投稿者:Skywriter - この投稿者のレビュー一覧を見る

 著者の語る中国像は、いつもこちらの先入観を打ち破ってくれて面白い。

 本書はタイトルの通り、中国文明の歴史についての通史である。まず中国文明とは何かということから説き始めるのだが、これが洛陽中心にした都市の文化を指しているのであって特定の民族の文化を指しているわけではない、というのがまず面白い。次いで本書の中心を為す中国文明について、神話・伝説の時代から現代までの変遷を語っているのであるが、これがまた他の中国ものでは味わえない意外性に満ちている。

 とはいえ、始皇帝による統一から現代まで2200年余り。その通史をわずか250ページ程度で紹介しきるのは不可能だろう。なにせ、平均すると1ページでおよそ9年分を扱わなければならないのだ。24史というのであれば、一つの王朝についてわずか10ページ。これでは相当の駆け足にならなければとてもではないが収めることはできない。

 しかし、逆説的に聞こえるかもしれないが、だからこそ本書は成功した、とも言える。王朝ごとに語ろうと思えば語れることは大量にある。しかし、大胆に贅肉を切り落とし、本質だけを真摯に追求した結果としてダイナミズムに溢れた通史が可能になっている。

 本書から見えてくる中国の世界は、漢民族という単一民族が中原を狙う異民族と抗争を繰り返す中で発達してきたというイメージからはかけ離れている。むしろ、漢民族こそ圧倒的少数民族で、中国はその成立当初から四方の夷狄によって形作られ、異民族が都市化することによって占領した(元は異民族の)旧い文明と自分たちの文化を組み合わせた新たな文明を作り上げてきたという動的な歴史が浮かび上がる。

 また、丁寧に言うべきだと判断すれば地理的な条件についても詳しく触れられており、地勢的な条件がどのように文明の発展に寄与してきたのかも分かって興味深い。

 中でもとりわけ面白いのは、やはり北方系の異民族が絡むところだろう。つとに都市化された中国文明を中心にすえて中国史を語る他の研究者と違い、モンゴル史を研究する著者の面目躍如たるものがある。北方からどれほど多くの文化が持ち込まれたかは驚くほど。中でも、漢字の変遷について異民族からの影響が大きいというのは興味深い。

 中国文明の最後の変遷は、日本との関わりで生まれた、と著者は指摘する。今の中国は日本型の文明によって形成されているとはなんとも意外である。そこには良い面もあれば悪い面もあるだろうが、それにしても今の冷え切った両国の関係を見るとなんとも皮肉であろう。

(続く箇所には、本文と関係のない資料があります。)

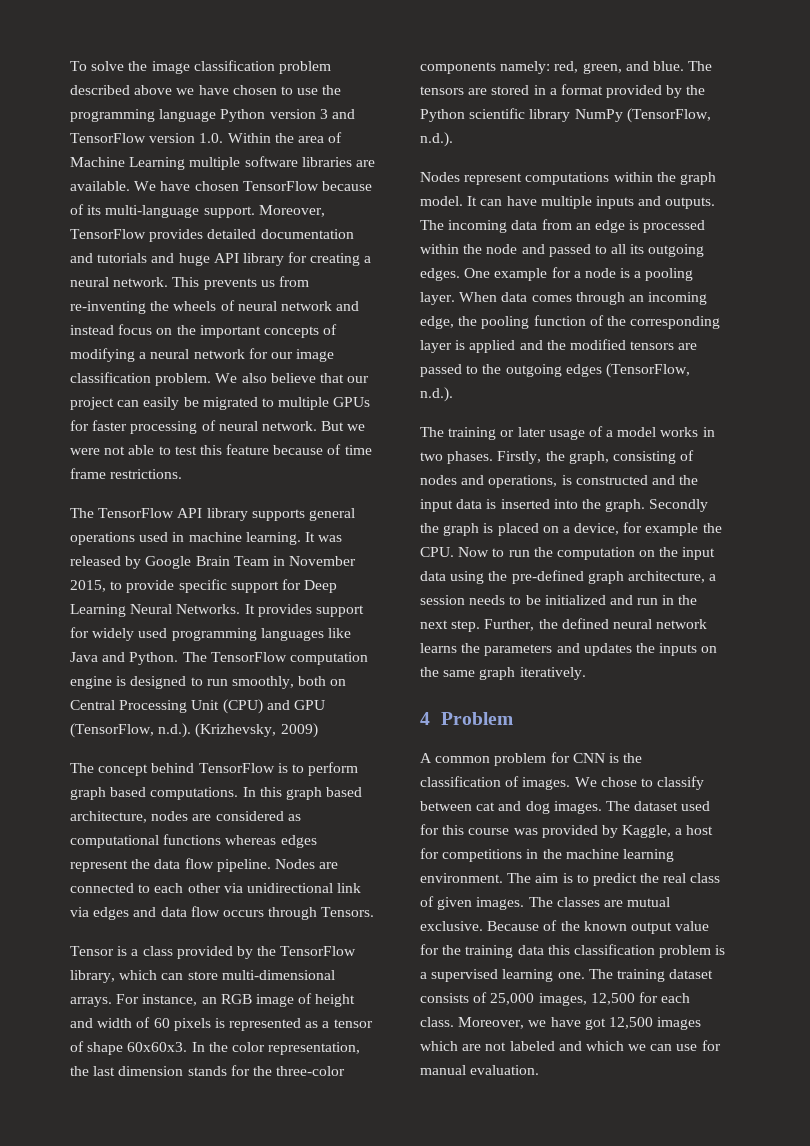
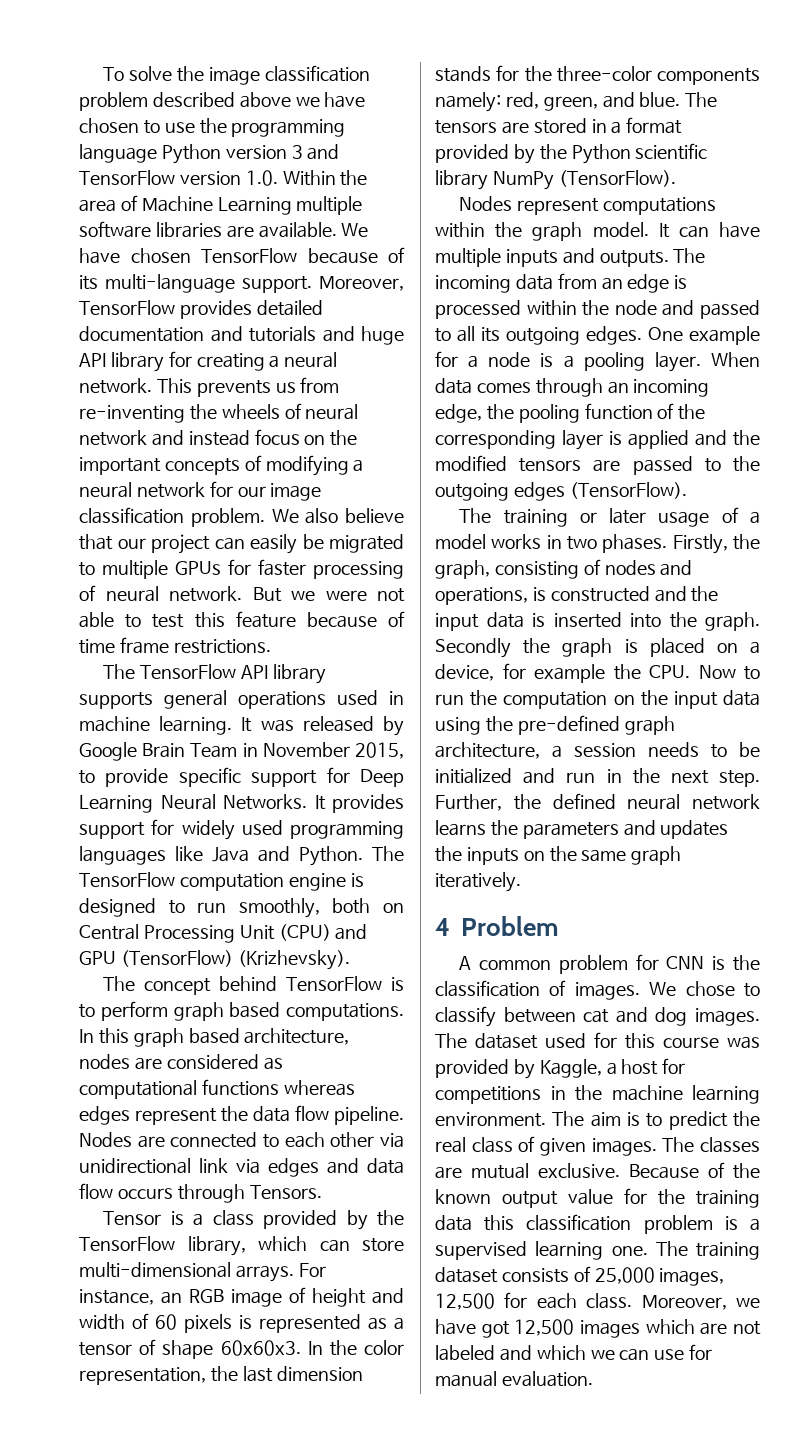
[70,723,318,738] (TensorFlow, n.d.). (Krizhevsky, 2009) -> [120,950,350,970] (TensorFlow) (Krizhevsky).
[626,108,711,123] [420,132,453,147] (TensorFlow, n.d.). -> [558,170,676,187] (TensorFlow).
[605,363,690,378] [420,387,453,402] (TensorFlow, n.d.). -> [569,482,687,499] (TensorFlow).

 と、大変に面白い本なのだが、やはり五胡十六国や五代十国時代、北方での異民族同士の争いなどは余りに駆け足過ぎて重大事件ですらあっさり通り過ぎてしまうのでなかなか頭に入ってこない。贅肉を削りに削ったため避けられないことではあるだろうが。なので、細かい事件や細部に立ち入るのではなく、2200年余りの歴史の大雑把な流れに見られるダイナミックな変遷を見るのが適した読み方だろう。とにかく、他の中国本とは一線を画した刺激的な本であるのは間違いなく、中国史に興味を持つあらゆる方にお勧めできる一冊である。